# AIM OF THE EXERCISE
Tell how many lines in the data hold "Kambiumschoner", giving that figure alone.

[Page images and extracted text]
━━━━━━━━━━━━━━━━━━━━━━━━━━━━━━

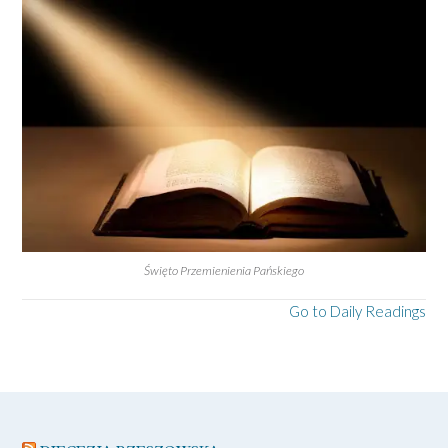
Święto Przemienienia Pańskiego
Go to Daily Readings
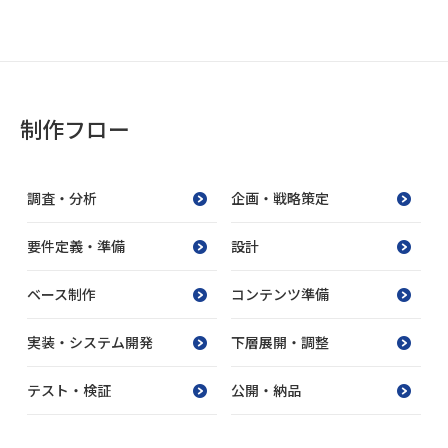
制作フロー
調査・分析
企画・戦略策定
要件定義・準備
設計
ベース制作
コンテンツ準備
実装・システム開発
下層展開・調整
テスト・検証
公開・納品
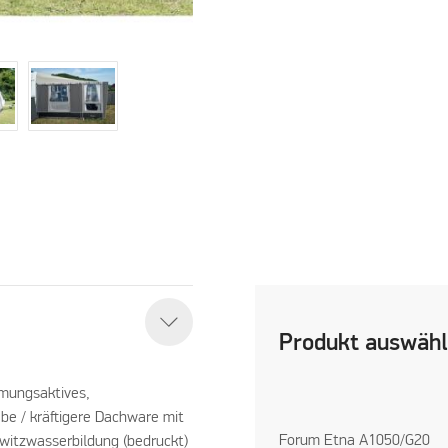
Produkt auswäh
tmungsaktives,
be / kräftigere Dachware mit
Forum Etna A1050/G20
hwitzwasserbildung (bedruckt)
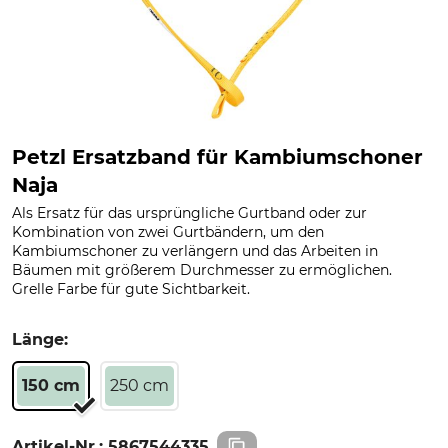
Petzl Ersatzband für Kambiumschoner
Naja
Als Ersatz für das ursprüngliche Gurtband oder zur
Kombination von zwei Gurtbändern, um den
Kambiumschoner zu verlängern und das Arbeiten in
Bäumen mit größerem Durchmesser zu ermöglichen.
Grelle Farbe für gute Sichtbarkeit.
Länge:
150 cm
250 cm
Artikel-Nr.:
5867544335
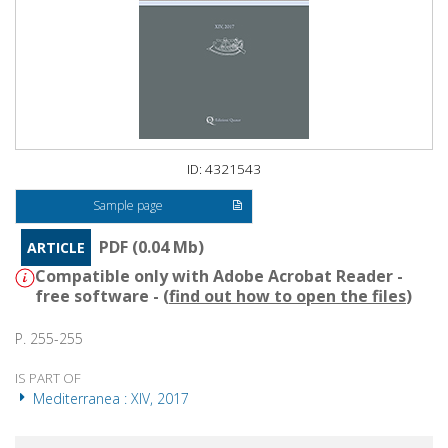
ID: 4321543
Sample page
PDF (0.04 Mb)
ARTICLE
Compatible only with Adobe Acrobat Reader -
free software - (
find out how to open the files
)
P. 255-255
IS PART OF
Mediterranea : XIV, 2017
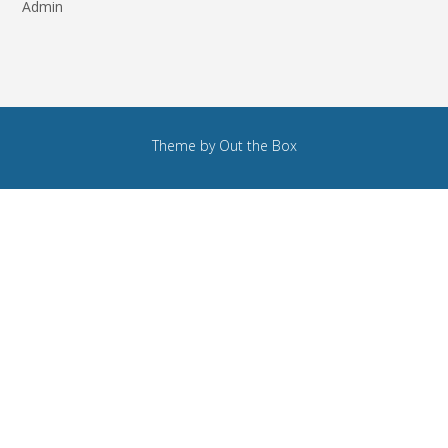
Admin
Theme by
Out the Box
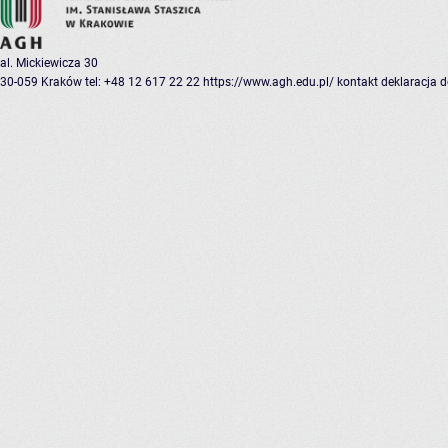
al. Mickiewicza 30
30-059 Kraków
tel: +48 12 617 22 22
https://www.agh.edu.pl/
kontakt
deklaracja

━━━━━━━━━━━━━━━━━━━━━━━━━━━━━━

# ANSWER SECTION
2